Supplied passage below:
Use of a sequential high throughput screening assay to identify novel inhibitors of the eukaryotic SRP-Sec61 targeting/translocation pathway

• Published in: PloS one Vol. 13; no. 12; p. e0208641
• Main Authors: Klein, Wolfgang, Rutz, Claudia, Eckhard, Jamina, Provinciael, Becky, Specker, Edgar, Neuenschwander, Martin, Kleinau, Gunnar, Scheerer, Patrick, von Kries, Jens-Peter, Nazaré, Marc, Vermeire, Kurt, Schülein, Ralf
• Format: Journal Article
• Language: English
• Published: United States Public Library of Science 13.12.2018; Public Library of Science (PLoS)
End of Supplied passage.
Data for analysis below:
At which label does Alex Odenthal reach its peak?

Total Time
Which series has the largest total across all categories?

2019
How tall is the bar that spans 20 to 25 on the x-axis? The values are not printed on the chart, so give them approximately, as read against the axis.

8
End of Data for analysis.
## Directions for this task
Reproduce the SRP-Sec61 screening article entry between "Use of a sequential" and "of Science (PLoS)", inclusive, substituting "Research Article" for "Journal Article".

## Reply
Use of a sequential high throughput screening assay to identify novel inhibitors of the eukaryotic SRP-Sec61 targeting/translocation pathway

• Published in: PloS one Vol. 13; no. 12; p. e0208641
• Main Authors: Klein, Wolfgang, Rutz, Claudia, Eckhard, Jamina, Provinciael, Becky, Specker, Edgar, Neuenschwander, Martin, Kleinau, Gunnar, Scheerer, Patrick, von Kries, Jens-Peter, Nazaré, Marc, Vermeire, Kurt, Schülein, Ralf
• Format: Research Article
• Language: English
• Published: United States Public Library of Science 13.12.2018; Public Library of Science (PLoS)